● WORK TO BE COMPLETED: Reproduce the items below, renaming "Stella hair studio" to "Stella Hair Studio" wherever it occurs and changing nothing else. Omit the pictures from your answer.

● SOURCE DATA:
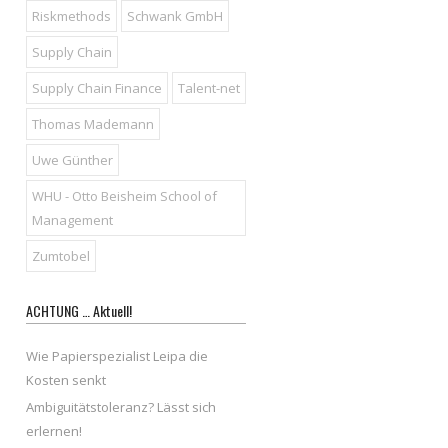
Riskmethods
Schwank GmbH
Supply Chain
Supply Chain Finance
Talent-net
Thomas Mademann
Uwe Günther
WHU - Otto Beisheim School of
Management
Zumtobel
ACHTUNG … Aktuell!
Wie Papierspezialist Leipa die
Kosten senkt
Ambiguitätstoleranz? Lässt sich
erlernen!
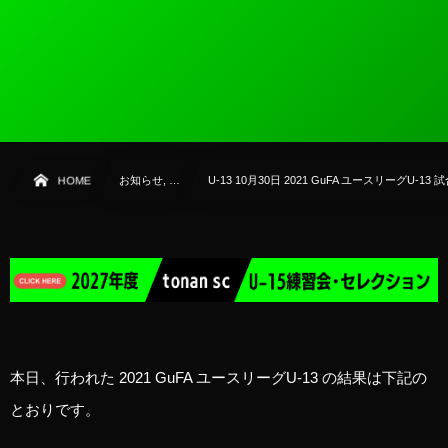
HOME
お知らせ, …
U-13 10月30日 2021 GuFA ユースリーグU-13
本日、行われた 2021 GuFA ユースリーグU-13 の結果は下記の
とおりです。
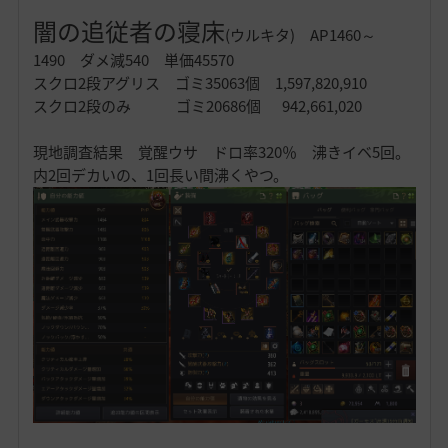
闇の追従者の寝床
(ウルキタ) AP1460～
1490 ダメ減540 単価45570
スクロ2段アグリス ゴミ35063個 1,597,820,910
スクロ2段のみ ゴミ20686個 942,661,020
現地調査結果 覚醒ウサ ドロ率320％ 沸きイベ5回。
内2回デカいの、1回長い間沸くやつ。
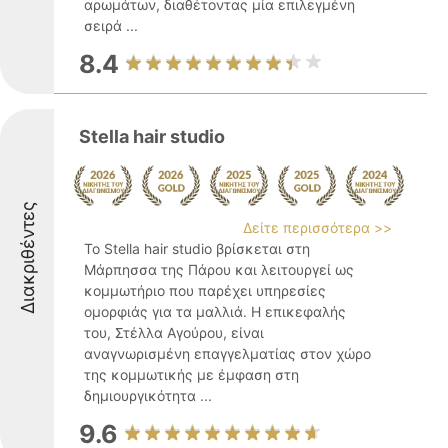
αρωμάτων, διαθέτοντας μία επιλεγμένη
σειρά ...
8.4
Stella hair studio
Διακριθέντες
Δείτε περισσότερα >>
Το Stella hair studio βρίσκεται στη
Μάρπησσα της Πάρου και λειτουργεί ως
κομμωτήριο που παρέχει υπηρεσίες
ομορφιάς για τα μαλλιά. Η επικεφαλής
του, Στέλλα Αγούρου, είναι
αναγνωρισμένη επαγγελματίας στον χώρο
της κομμωτικής με έμφαση στη
δημιουργικότητα ...
9.6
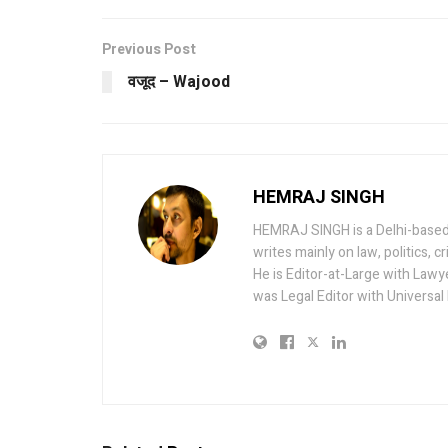
Previous Post
वजूद – Wajood
HEMRAJ SINGH
HEMRAJ SINGH is a Delhi-based tri
writes mainly on law, politics, c
He is Editor-at-Large with Lawy
was Legal Editor with Universal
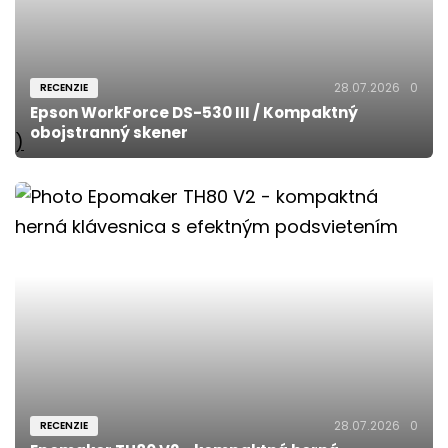
28.07.2026
0
RECENZIE
Epson WorkForce DS-530 III / Kompaktný
obojstranný skener
)
28.07.2026
0
RECENZIE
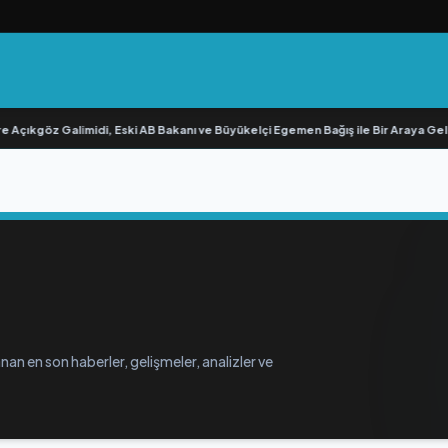
 Açıkgöz Galimidi, Eski AB Bakanı ve Büyükelçi Egemen Bağış ile Bir Araya Geldi
nan en son haberler, gelişmeler, analizler ve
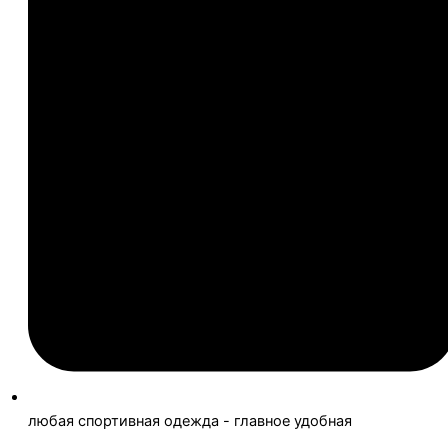
любая спортивная одежда - главное удобная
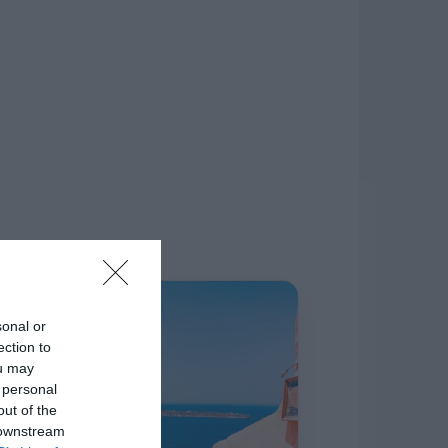
δίκτυο.
Η ΣΤΗΛΗ ΜΑΣ
sonal or
ection to
ou may
 personal
out of the
 downstream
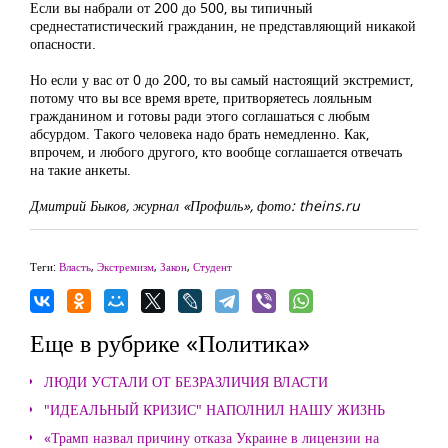
Если вы набрали от 200 до 500, вы типичный
среднестатистический гражданин, не представляющий никакой
опасности.
Но если у вас от 0 до 200, то вы самый настоящий экстремист,
потому что вы все время врете, притворяетесь лояльным
гражданином и готовы ради этого соглашаться с любым
абсурдом. Такого человека надо брать немедленно. Как,
впрочем, и любого другого, кто вообще соглашается отвечать
на такие анкеты.
Дмитрий Быков, журнал «Профиль», фото: theins.ru
Теги:
Власть
,
Экстремизм
,
Закон
,
Студент
Еще в рубрике «Политика»
ЛЮДИ УСТАЛИ ОТ БЕЗРАЗЛИЧИЯ ВЛАСТИ
"ИДЕАЛЬНЫЙ КРИЗИС" НАПОЛНИЛ НАШУ ЖИЗНЬ
«Трамп назвал причину отказа Украине в лицензии на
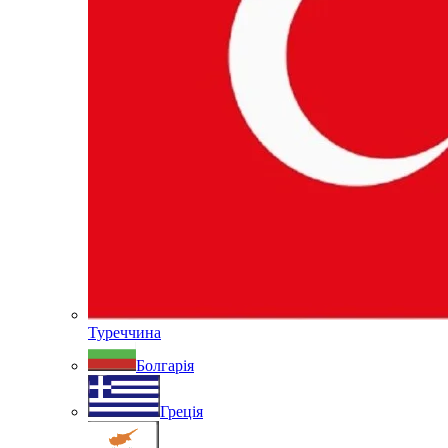
Туреччина
Болгарія
Греція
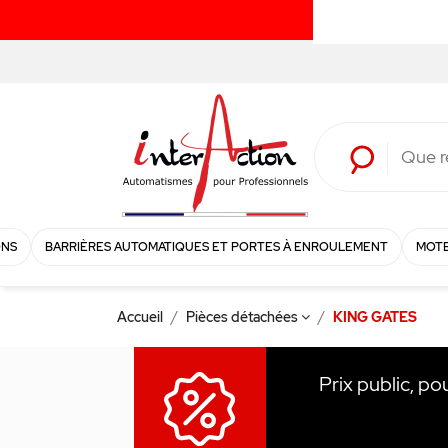
ONS
BARRIÈRES AUTOMATIQUES ET PORTES À ENROULEMENT
MOTE
Accueil
Pièces détachées
KING GATES
Prix public, po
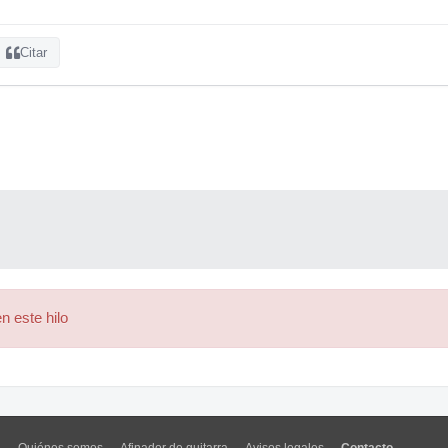
Citar
n este hilo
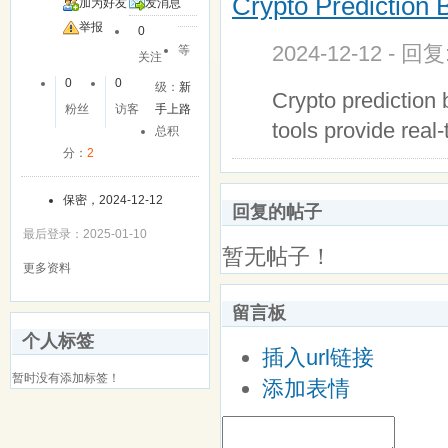
Crypto Prediction 
加为好友
发消息
举报
0
2024-12-12 - 回
等
关注
0
0
级：
新
Crypto prediction
粉丝
访客
手上路
tools provide real
总积
分：
2
保密，2024-12-12
回复的帖子
最后登录：2025-01-10
暂无帖子！
更多资料
留言板
个人标签
插入url链接
暂时没有添加标签！
添加表情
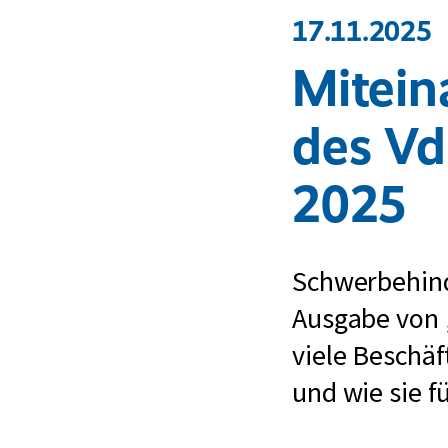
17.11.2025
Mitein
des V
2025
Schwerbehind
Ausgabe von 
viele Beschäf
und wie sie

● EXERCISE OUTPUT:
Riskmethods
Schwank GmbH
Supply Chain
Supply Chain Finance
Talent-net
Thomas Mademann
Uwe Günther
WHU - Otto Beisheim School of
Management
Zumtobel
ACHTUNG … Aktuell!
Wie Papierspezialist Leipa die
Kosten senkt
Ambiguitätstoleranz? Lässt sich
erlernen!
HOME
お知らせ, …
U-13 10月30日 2021 GuFA ユースリーグU-13
本日、行われた 2021 GuFA ユースリーグU-13 の結果は下記の
とおりです。
闇の追従者の寝床
(ウルキタ) AP1460～
1490 ダメ減540 単価45570
スクロ2段アグリス ゴミ35063個 1,597,820,910
スクロ2段のみ ゴミ20686個 942,661,020
現地調査結果 覚醒ウサ ドロ率320％ 沸きイベ5回。
内2回デカいの、1回長い間沸くやつ。
αρωμάτων, διαθέτοντας μία επιλεγμένη
σειρά ...
8.4
Stella Hair Studio
Διακριθέντες
Δείτε περισσότερα >>
Το Stella Hair Studio βρίσκεται στη
Μάρπησσα της Πάρου και λειτουργεί ως
κομμωτήριο που παρέχει υπηρεσίες
ομορφιάς για τα μαλλιά. Η επικεφαλής
του, Στέλλα Αγούρου, είναι
αναγνωρισμένη επαγγελματίας στον χώρο
της κομμωτικής με έμφαση στη
δημιουργικότητα ...
9.6
Previous Post
वजूद – Wajood
HEMRAJ SINGH
HEMRAJ SINGH is a Delhi-based tri
writes mainly on law, politics, c
He is Editor-at-Large with Lawy
was Legal Editor with Universal
28.07.2026
0
RECENZIE
Epson WorkForce DS-530 III / Kompaktný
obojstranný skener
)
28.07.2026
0
RECENZIE
 Açıkgöz Galimidi, Eski AB Bakanı ve Büyükelçi Egemen Bağış ile Bir Araya Geldi
nan en son haberler, gelişmeler, analizler ve
любая спортивная одежда - главное удобная
δίκτυο.
Η ΣΤΗΛΗ ΜΑΣ
sonal or
ection to
ou may
 personal
out of the
 downstream
Если вы набрали от 200 до 500, вы типичный
среднестатистический гражданин, не представляющий никакой
опасности.
Но если у вас от 0 до 200, то вы самый настоящий экстремист,
потому что вы все время врете, притворяетесь лояльным
гражданином и готовы ради этого соглашаться с любым
абсурдом. Такого человека надо брать немедленно. Как,
впрочем, и любого другого, кто вообще соглашается отвечать
на такие анкеты.
Дмитрий Быков, журнал «Профиль», фото: theins.ru
Теги:
Власть
,
Экстремизм
,
Закон
,
Студент
Еще в рубрике «Политика»
ЛЮДИ УСТАЛИ ОТ БЕЗРАЗЛИЧИЯ ВЛАСТИ
"ИДЕАЛЬНЫЙ КРИЗИС" НАПОЛНИЛ НАШУ ЖИЗНЬ
«Трамп назвал причину отказа Украине в лицензии на
Туреччина
Болгарія
Греція
ONS
BARRIÈRES AUTOMATIQUES ET PORTES À ENROULEMENT
MOTE
Accueil
Pièces détachées
KING GATES
Prix public, po
Citar
n este hilo
Crypto Prediction 
加为好友
发消息
举报
0
2024-12-12 - 回
等
关注
0
0
级：
新
Crypto prediction
粉丝
访客
手上路
tools provide real
总积
分：
2
保密，2024-12-12
回复的帖子
最后登录：2025-01-10
暂无帖子！
更多资料
留言板
个人标签
插入url链接
暂时没有添加标签！
添加表情
17.11.2025
Mitein
des V
2025
Schwerbehind
Ausgabe von 
viele Beschäf
und wie sie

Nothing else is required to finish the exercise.